Questa tendenza all'aumento del valore rispetto al volume non è solo un fenomeno del 2023. Dall'inizio del secolo, il mercato svedese delle importazioni di vino ha visto il suo valore crescere tre volte più velocemente del suo volume. Il tasso di crescita annuale composto (CAGR) per il valore è del 6,3%, rispetto a una crescita del 2,1% del volume. Questa impressionante traiettoria di crescita ha visto il valore delle importazioni passare da 2,338 miliardi di corone svedesi a 9,557 miliardi di corone svedesi e il volume da 122 milioni di litri a 198 milioni di litri. Anche il prezzo medio al litro ha subito un notevole incremento, passando da 19,12 corone svedesi alle attuali 48,38 corone.
La suddivisione dei tipi di vino importati fornisce ulteriori indicazioni. Il vino sfuso è l'unica categoria che ha visto un calo dei prezzi nel 2023, ma è stato l'unico segmento ad aumentare in volume. Il vino confezionato, pur essendo ancora il più importato, ha registrato la crescita minore dal 2000, ma rimane dominante, seguito dai vini in sacchetto in volume e dai vini spumanti in valore.
Tra i primi dieci fornitori di vino alla Svezia, la Spagna ha avuto un anno stellare, con un aumento del 21% in valore, superando tutti gli altri e raddoppiando la crescita registrata da Francia e Italia. Questa impennata è particolarmente degna di nota se si considera il calo complessivo dei volumi importati. La Spagna ha consolidato la sua posizione di terza fonte di vino per la Svezia.

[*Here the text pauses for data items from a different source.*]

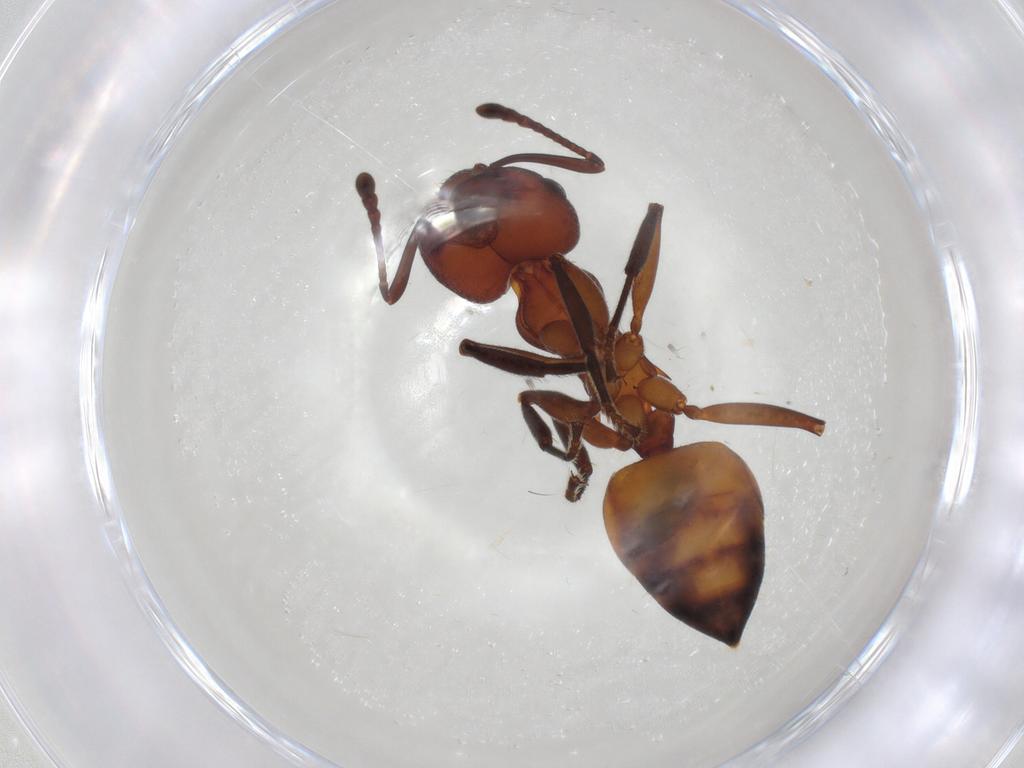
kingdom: Animalia
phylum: Arthropoda
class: Insecta
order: Hymenoptera
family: Formicidae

L'Italia, invece, ha superato la Francia per riconquistare il primo posto in termini di volume dopo due anni, grazie a un aumento sostanziale delle importazioni di vino sfuso più economico. Nel frattempo, la Francia, dopo aver stabilito un record nel 2022, ha visto diminuire il volume importato. Anche la Danimarca, un tempo importante distributore, ha visto diminuire la sua influenza, anche se rispetto allo straordinario 2022.

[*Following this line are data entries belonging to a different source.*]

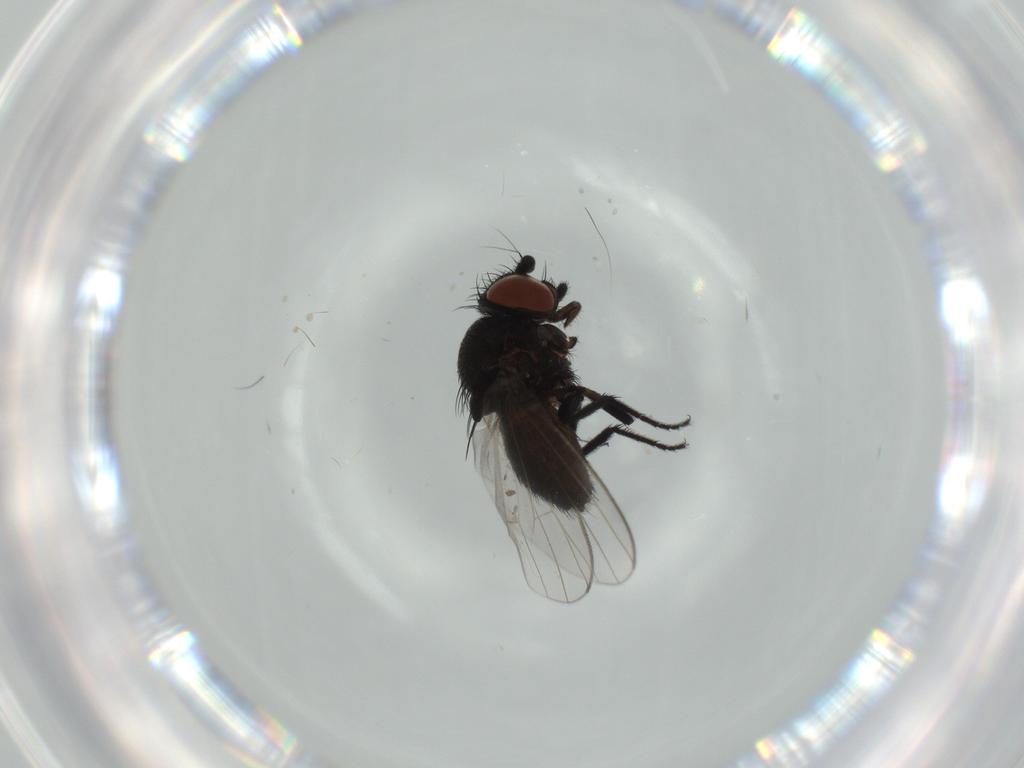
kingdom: Animalia
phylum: Arthropoda
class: Insecta
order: Diptera
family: Milichiidae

I dati sulle importazioni di vino della Svezia nel 2023 raccontano un'affascinante storia di cambiamento delle priorità. I consumatori sembrano orientarsi verso vini di qualità e prezzo più elevati, anche se i volumi complessivi diminuiscono. Questa tendenza suggerisce un crescente apprezzamento per i vini di qualità superiore e un mercato disposto a spendere di più per un'esperienza migliore. Poiché la Spagna è in testa alla crescita del valore e l'Italia domina in termini di volume, sarà interessante vedere come si evolveranno queste dinamiche nei prossimi anni.
Quindi, anche se la Svezia sta importando meno vino, è chiaro che sta scegliendo la qualità rispetto alla quantità. E per gli amanti del vino, questo potrebbe significare un maggior numero di bottiglie eccezionali sugli scaffali, una prospettiva allettante per tutti coloro che amano un buon bicchiere di vino.